Objective
Can you rewrite the entries below with "photo" changed to "image" throughout, keeping everything else the same and leaving out the pictures?

Extracted entries

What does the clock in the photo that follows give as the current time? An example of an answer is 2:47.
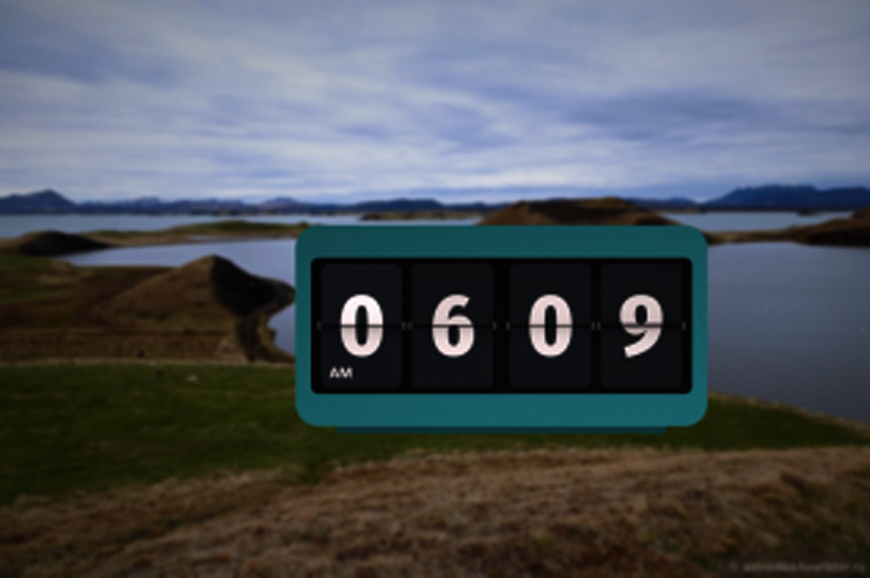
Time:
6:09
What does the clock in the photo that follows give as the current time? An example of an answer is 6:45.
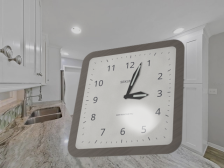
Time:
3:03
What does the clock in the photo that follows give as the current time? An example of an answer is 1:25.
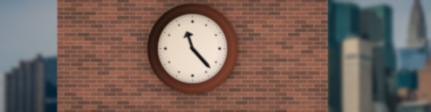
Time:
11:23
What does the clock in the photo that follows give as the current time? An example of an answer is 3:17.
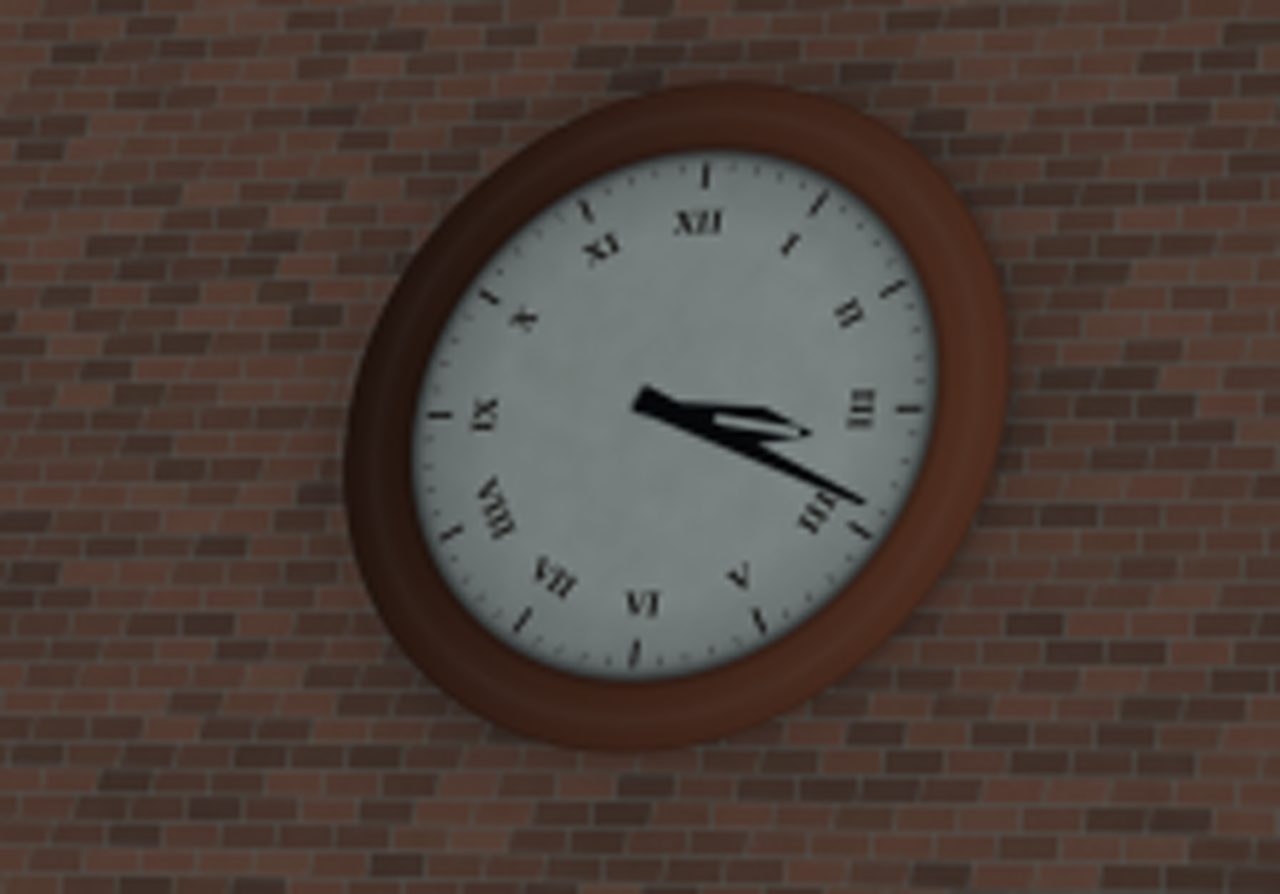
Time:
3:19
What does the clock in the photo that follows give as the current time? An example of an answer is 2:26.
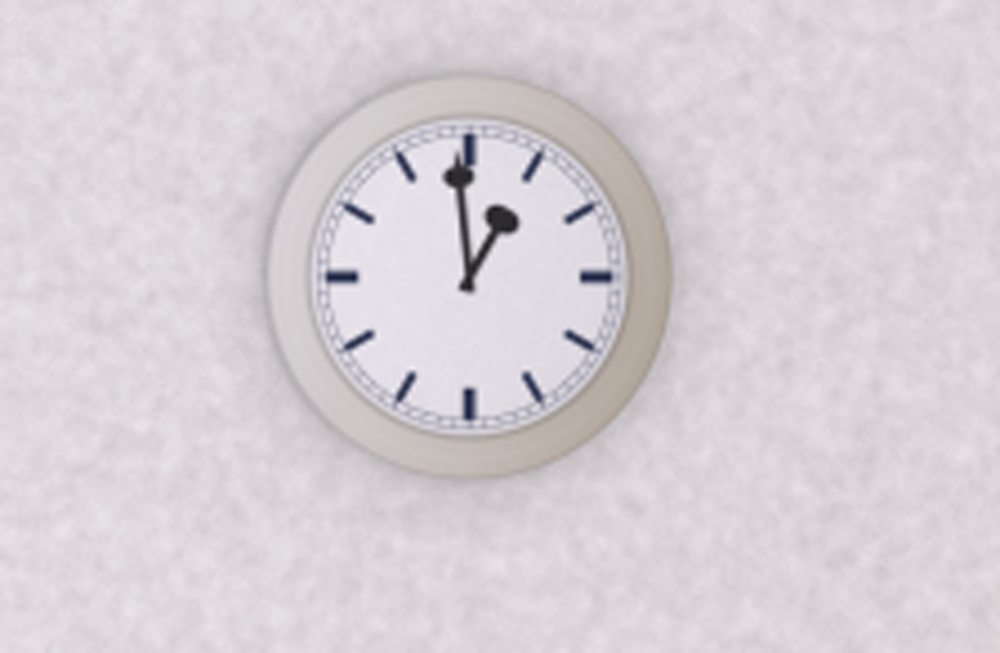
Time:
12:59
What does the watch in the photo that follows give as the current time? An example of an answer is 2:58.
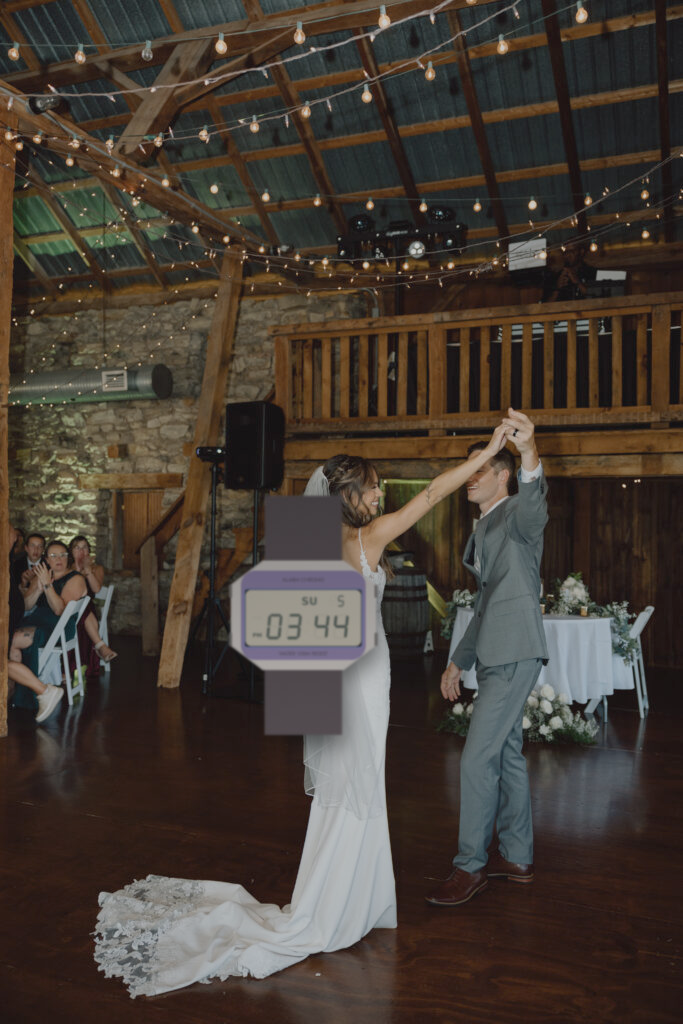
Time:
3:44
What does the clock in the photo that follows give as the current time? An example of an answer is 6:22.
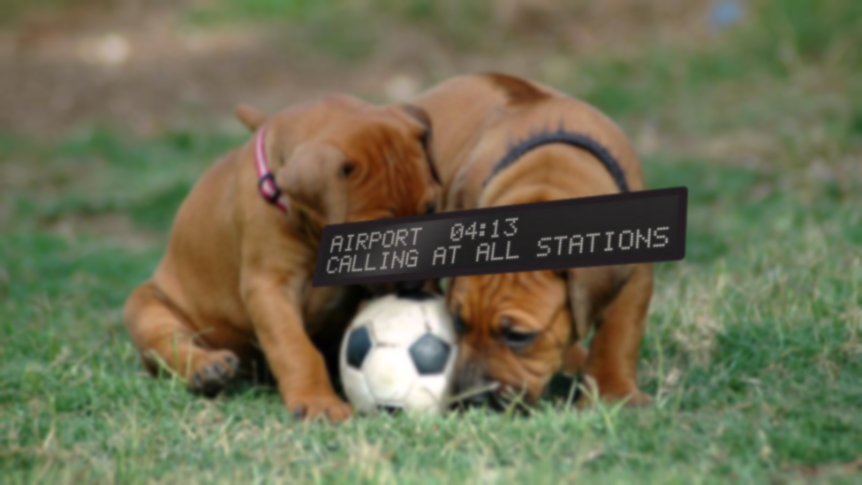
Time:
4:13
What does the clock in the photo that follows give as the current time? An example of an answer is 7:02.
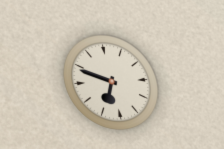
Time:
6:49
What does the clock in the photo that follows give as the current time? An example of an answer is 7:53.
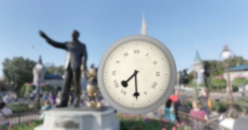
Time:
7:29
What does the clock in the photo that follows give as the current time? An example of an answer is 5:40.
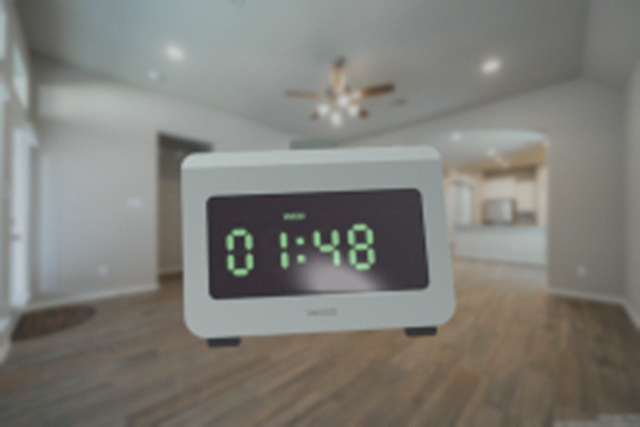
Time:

Written answer
What does the clock in the image that follows give as the current time? An example of an answer is 2:47.
Time:
6:09
What does the clock in the image that follows give as the current time? An example of an answer is 6:45.
Time:
3:03
What does the clock in the image that follows give as the current time? An example of an answer is 1:25.
Time:
11:23
What does the clock in the image that follows give as the current time? An example of an answer is 3:17.
Time:
3:19
What does the clock in the image that follows give as the current time? An example of an answer is 2:26.
Time:
12:59
What does the watch in the image that follows give as the current time? An example of an answer is 2:58.
Time:
3:44
What does the clock in the image that follows give as the current time? An example of an answer is 6:22.
Time:
4:13
What does the clock in the image that follows give as the current time? An example of an answer is 7:02.
Time:
6:49
What does the clock in the image that follows give as the current time? An example of an answer is 7:53.
Time:
7:29
What does the clock in the image that follows give as the current time? An example of an answer is 5:40.
Time:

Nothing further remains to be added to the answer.